Source data:

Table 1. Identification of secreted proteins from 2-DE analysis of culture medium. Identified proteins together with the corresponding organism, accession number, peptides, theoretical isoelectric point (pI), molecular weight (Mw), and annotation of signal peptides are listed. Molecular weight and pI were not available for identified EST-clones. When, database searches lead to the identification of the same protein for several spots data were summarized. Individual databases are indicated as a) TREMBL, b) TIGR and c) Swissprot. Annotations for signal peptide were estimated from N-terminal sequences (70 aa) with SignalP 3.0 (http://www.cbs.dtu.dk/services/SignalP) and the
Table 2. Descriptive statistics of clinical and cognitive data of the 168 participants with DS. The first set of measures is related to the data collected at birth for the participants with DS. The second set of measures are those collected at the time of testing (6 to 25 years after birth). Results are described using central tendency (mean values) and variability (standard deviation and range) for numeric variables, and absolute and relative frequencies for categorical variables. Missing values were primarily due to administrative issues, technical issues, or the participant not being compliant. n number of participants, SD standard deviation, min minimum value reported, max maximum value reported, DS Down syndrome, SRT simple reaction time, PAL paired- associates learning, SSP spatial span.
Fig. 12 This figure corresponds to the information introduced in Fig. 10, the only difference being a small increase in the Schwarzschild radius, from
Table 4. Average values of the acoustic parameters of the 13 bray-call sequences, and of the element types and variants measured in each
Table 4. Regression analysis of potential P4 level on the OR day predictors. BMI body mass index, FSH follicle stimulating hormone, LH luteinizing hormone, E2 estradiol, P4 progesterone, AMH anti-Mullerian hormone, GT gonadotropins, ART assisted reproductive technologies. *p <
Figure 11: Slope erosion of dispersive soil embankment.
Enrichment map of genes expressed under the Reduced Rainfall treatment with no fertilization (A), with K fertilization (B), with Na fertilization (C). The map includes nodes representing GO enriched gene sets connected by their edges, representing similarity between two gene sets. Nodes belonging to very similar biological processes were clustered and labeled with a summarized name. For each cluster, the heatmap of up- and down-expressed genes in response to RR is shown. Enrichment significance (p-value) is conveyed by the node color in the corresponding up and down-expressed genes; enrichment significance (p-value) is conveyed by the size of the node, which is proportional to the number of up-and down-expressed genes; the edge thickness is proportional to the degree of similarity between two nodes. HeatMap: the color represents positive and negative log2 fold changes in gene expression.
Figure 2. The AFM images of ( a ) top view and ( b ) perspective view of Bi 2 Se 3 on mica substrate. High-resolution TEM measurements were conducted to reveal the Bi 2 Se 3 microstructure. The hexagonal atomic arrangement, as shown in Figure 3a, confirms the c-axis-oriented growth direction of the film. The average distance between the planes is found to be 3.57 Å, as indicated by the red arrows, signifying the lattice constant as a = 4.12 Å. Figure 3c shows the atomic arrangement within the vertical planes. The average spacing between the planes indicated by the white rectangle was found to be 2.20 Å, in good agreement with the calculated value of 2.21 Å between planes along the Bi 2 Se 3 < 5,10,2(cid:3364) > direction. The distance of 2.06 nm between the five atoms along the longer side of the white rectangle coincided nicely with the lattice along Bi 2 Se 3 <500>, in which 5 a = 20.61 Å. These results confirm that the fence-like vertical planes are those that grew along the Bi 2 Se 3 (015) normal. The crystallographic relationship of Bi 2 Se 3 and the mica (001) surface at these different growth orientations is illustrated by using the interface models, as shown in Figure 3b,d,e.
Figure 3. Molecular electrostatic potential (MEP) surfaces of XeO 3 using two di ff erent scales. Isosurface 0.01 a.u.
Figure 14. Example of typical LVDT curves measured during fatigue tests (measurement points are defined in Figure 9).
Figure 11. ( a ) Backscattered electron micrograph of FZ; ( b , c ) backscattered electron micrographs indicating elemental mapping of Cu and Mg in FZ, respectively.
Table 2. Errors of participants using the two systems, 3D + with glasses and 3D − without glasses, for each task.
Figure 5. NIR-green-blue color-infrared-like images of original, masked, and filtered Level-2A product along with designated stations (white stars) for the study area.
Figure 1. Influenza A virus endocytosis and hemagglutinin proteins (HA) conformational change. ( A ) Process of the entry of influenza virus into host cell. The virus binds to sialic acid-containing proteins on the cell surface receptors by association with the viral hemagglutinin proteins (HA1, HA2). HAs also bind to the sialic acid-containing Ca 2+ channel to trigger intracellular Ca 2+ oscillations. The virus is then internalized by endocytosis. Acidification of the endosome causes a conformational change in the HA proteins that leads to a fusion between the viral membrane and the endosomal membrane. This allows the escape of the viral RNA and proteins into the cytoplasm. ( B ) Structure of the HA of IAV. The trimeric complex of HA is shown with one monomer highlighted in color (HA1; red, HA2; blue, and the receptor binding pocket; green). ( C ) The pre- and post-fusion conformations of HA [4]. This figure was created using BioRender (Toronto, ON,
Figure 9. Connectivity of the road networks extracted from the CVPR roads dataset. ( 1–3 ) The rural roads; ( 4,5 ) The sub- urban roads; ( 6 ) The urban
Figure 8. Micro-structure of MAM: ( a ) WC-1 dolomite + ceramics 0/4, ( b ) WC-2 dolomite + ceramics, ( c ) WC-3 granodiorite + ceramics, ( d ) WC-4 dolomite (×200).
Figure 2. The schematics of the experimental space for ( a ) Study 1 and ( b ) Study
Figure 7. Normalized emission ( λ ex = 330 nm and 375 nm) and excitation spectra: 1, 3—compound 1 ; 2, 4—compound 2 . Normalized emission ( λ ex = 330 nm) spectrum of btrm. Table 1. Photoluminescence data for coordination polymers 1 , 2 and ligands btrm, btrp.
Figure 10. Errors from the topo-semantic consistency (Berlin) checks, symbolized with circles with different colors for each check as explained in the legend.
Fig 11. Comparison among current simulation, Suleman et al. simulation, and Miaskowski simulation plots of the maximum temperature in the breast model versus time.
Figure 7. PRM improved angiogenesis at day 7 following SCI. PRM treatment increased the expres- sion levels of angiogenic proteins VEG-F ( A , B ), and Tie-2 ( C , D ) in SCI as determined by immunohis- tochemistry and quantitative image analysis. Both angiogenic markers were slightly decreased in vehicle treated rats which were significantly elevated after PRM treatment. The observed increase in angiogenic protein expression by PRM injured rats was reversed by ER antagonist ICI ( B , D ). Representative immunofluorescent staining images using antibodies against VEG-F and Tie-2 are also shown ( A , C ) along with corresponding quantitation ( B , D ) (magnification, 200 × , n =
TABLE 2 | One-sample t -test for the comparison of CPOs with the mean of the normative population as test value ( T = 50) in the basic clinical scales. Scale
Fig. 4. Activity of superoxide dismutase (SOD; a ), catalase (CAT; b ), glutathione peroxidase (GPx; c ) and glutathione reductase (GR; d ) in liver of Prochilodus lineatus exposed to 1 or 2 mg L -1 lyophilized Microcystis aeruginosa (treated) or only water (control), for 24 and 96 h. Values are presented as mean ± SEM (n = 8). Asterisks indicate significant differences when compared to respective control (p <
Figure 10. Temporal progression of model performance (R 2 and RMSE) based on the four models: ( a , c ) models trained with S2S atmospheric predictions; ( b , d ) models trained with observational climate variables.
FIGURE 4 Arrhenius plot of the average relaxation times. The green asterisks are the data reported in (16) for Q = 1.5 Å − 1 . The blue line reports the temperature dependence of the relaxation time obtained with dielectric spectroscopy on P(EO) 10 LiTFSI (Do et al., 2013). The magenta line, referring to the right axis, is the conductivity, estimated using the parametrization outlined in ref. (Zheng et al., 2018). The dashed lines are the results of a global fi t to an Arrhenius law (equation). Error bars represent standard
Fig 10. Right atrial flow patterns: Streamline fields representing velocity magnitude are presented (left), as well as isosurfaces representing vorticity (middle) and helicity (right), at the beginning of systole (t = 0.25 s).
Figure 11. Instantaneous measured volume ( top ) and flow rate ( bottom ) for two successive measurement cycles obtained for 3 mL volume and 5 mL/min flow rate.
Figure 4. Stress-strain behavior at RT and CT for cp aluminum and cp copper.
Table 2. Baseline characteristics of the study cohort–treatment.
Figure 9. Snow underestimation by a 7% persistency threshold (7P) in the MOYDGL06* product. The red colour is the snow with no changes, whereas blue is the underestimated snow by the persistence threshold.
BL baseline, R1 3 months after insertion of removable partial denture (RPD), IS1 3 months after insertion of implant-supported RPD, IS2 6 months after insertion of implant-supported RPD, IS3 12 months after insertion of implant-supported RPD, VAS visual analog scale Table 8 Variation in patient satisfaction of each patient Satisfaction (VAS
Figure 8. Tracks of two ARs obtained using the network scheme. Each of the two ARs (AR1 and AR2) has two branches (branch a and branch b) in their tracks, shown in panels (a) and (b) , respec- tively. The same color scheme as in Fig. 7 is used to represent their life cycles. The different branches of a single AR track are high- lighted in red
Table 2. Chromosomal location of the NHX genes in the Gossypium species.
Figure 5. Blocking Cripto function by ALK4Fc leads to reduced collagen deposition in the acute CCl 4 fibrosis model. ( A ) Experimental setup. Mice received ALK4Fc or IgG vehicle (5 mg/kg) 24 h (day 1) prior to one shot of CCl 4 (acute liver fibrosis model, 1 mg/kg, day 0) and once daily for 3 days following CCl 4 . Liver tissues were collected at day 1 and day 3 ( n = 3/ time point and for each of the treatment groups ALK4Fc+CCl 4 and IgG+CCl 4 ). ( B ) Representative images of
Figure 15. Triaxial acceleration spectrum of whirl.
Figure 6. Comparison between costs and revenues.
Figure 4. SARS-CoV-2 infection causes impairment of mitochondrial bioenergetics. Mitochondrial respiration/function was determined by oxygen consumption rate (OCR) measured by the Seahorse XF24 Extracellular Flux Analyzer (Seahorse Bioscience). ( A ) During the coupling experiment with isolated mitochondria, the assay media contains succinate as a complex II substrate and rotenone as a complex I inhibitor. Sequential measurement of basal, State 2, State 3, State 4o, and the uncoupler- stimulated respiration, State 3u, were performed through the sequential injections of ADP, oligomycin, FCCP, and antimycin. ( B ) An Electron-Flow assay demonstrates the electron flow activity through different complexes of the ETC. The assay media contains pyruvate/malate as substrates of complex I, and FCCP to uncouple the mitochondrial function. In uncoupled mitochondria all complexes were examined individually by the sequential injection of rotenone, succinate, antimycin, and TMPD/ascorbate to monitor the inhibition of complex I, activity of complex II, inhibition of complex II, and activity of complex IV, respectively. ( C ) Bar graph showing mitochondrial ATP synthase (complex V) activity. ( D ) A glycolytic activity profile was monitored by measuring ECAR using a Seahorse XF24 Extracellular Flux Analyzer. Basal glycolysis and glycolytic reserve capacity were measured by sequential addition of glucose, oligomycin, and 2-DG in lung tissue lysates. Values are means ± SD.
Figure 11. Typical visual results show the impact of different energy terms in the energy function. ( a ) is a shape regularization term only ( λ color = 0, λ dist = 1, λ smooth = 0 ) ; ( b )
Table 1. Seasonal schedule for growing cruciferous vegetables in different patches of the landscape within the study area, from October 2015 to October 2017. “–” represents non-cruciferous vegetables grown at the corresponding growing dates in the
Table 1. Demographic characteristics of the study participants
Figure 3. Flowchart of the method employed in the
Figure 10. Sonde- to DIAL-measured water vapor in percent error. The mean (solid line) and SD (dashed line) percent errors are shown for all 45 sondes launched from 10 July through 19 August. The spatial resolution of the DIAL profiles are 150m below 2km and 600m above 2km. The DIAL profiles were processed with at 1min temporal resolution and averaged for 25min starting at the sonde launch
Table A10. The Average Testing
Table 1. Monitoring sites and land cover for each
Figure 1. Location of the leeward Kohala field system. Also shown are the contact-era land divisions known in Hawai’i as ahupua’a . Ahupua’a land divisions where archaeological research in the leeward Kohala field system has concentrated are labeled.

Problem statement: A single number is the whole answer: the tally of lines in the entries that hold "blue".

Result of the exercise: 4